Stored data entries
┌──

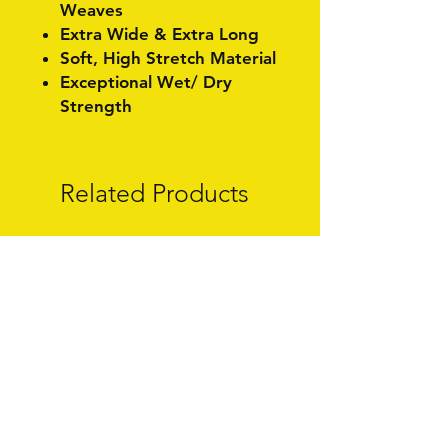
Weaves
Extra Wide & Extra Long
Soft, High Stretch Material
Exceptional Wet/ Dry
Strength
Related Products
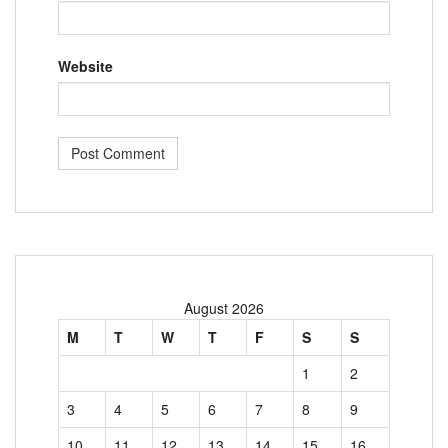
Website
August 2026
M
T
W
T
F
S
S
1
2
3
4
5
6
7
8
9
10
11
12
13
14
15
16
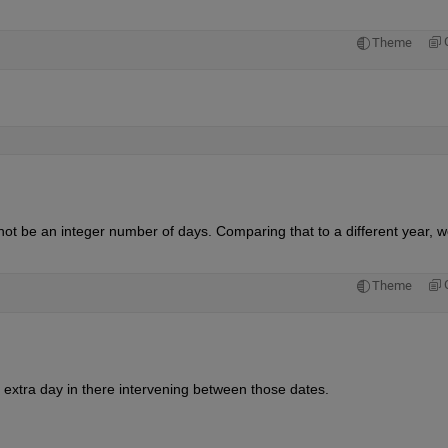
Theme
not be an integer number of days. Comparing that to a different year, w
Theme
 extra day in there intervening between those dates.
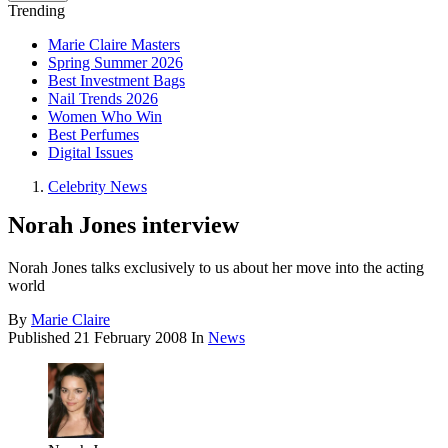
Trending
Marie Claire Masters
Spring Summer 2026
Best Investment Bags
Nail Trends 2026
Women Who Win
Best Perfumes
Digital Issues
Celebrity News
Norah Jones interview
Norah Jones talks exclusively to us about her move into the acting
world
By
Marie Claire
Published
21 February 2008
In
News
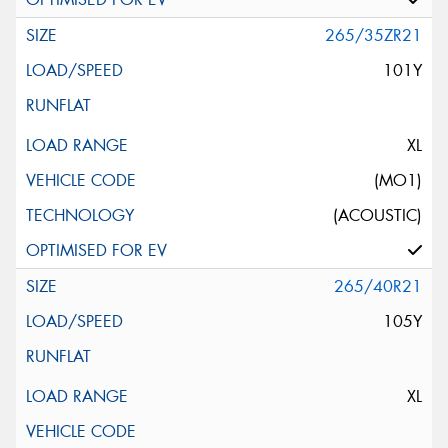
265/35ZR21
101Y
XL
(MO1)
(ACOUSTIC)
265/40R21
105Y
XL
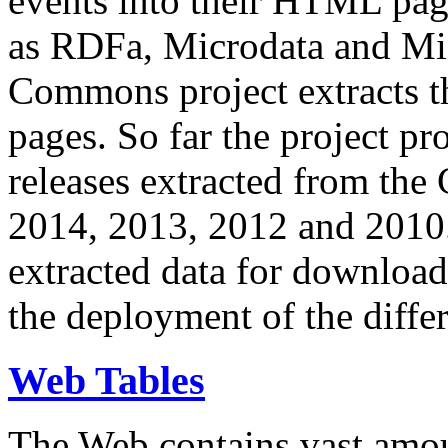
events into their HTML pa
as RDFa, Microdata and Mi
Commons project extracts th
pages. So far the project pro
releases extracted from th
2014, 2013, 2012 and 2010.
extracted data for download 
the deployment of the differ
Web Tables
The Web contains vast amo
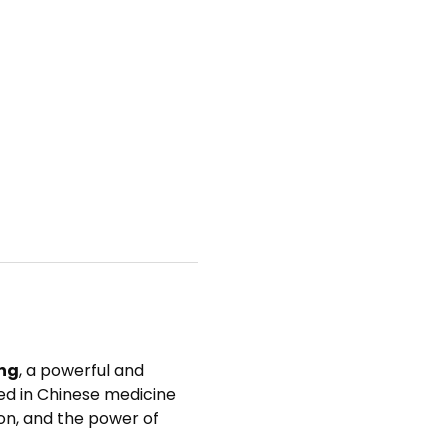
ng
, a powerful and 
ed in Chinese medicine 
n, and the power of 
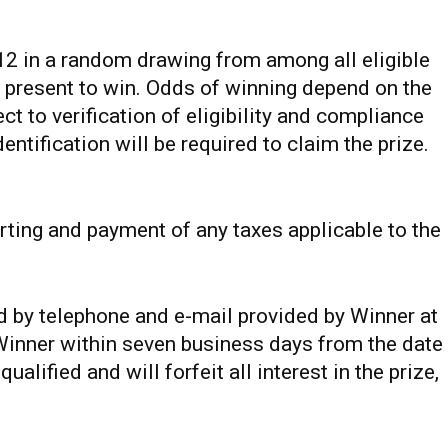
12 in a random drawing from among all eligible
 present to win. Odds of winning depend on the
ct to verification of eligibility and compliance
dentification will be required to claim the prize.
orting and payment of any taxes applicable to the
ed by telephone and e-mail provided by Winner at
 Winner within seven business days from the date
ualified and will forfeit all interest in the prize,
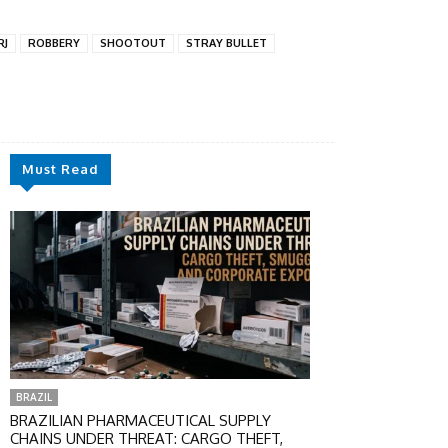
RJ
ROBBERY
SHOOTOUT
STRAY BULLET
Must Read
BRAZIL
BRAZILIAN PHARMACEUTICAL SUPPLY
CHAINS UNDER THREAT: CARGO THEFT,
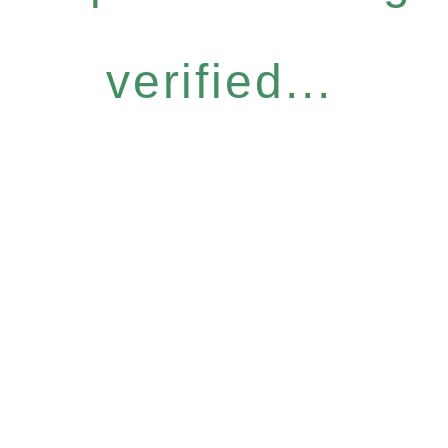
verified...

└──
┌──

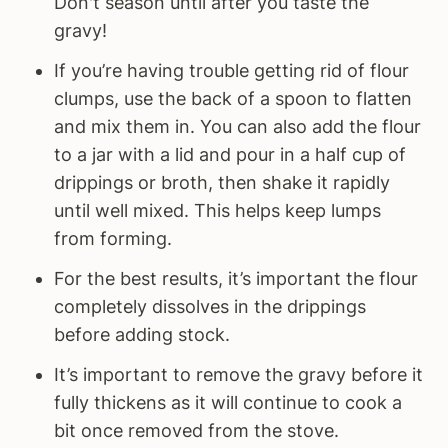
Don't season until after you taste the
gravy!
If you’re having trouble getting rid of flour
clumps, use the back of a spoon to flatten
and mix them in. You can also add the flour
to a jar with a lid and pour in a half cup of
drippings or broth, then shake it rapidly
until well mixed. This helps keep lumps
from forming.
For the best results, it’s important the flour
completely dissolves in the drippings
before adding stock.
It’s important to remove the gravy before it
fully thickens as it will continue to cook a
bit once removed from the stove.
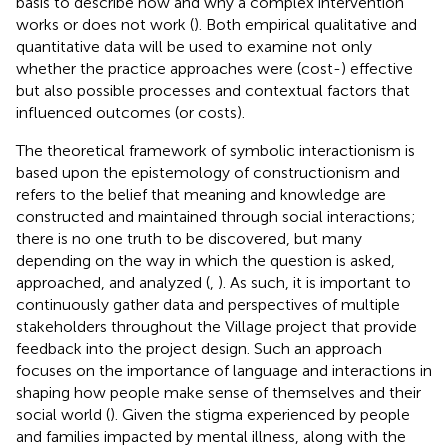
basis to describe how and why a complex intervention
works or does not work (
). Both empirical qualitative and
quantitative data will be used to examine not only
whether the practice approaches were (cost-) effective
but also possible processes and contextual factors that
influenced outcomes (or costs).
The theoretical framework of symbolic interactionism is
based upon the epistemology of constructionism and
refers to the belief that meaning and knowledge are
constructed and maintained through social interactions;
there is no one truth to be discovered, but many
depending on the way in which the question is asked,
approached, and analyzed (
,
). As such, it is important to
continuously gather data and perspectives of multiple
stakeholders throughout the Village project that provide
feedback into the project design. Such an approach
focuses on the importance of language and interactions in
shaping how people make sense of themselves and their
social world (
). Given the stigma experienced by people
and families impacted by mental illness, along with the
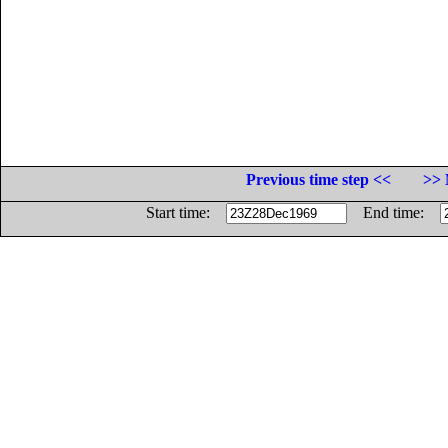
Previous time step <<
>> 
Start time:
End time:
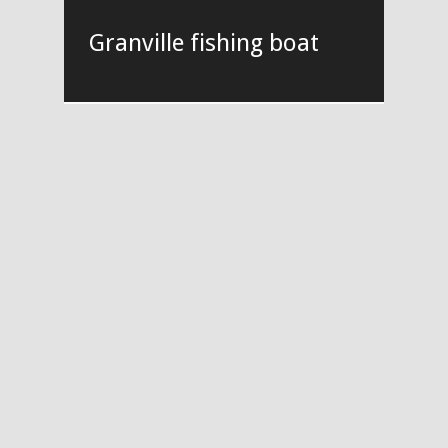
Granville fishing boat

└──

- **Goal of the exercise**: Where a picture appears in the records above, omit it, and transcribe exactly the stretch of lines from the one with "Spring Summer 2026" through the one with "verified...".

- **Solution to this exercise**:
Spring Summer 2026
Best Investment Bags
Nail Trends 2026
Women Who Win
Best Perfumes
Digital Issues
Celebrity News
Norah Jones interview
Norah Jones talks exclusively to us about her move into the acting
world
By
Marie Claire
Published
21 February 2008
In
News
265/35ZR21
101Y
XL
(MO1)
(ACOUSTIC)
265/40R21
105Y
XL
events into their HTML pa
as RDFa, Microdata and Mi
Commons project extracts th
pages. So far the project pro
releases extracted from th
2014, 2013, 2012 and 2010.
extracted data for download 
the deployment of the differ
Web Tables
The Web contains vast amo
ng
, a powerful and 
ed in Chinese medicine 
n, and the power of 
12 in a random drawing from among all eligible
 present to win. Odds of winning depend on the
ct to verification of eligibility and compliance
dentification will be required to claim the prize.
orting and payment of any taxes applicable to the
ed by telephone and e-mail provided by Winner at
 Winner within seven business days from the date
ualified and will forfeit all interest in the prize,
RJ
ROBBERY
SHOOTOUT
STRAY BULLET
Must Read
BRAZIL
BRAZILIAN PHARMACEUTICAL SUPPLY
CHAINS UNDER THREAT: CARGO THEFT,
verified...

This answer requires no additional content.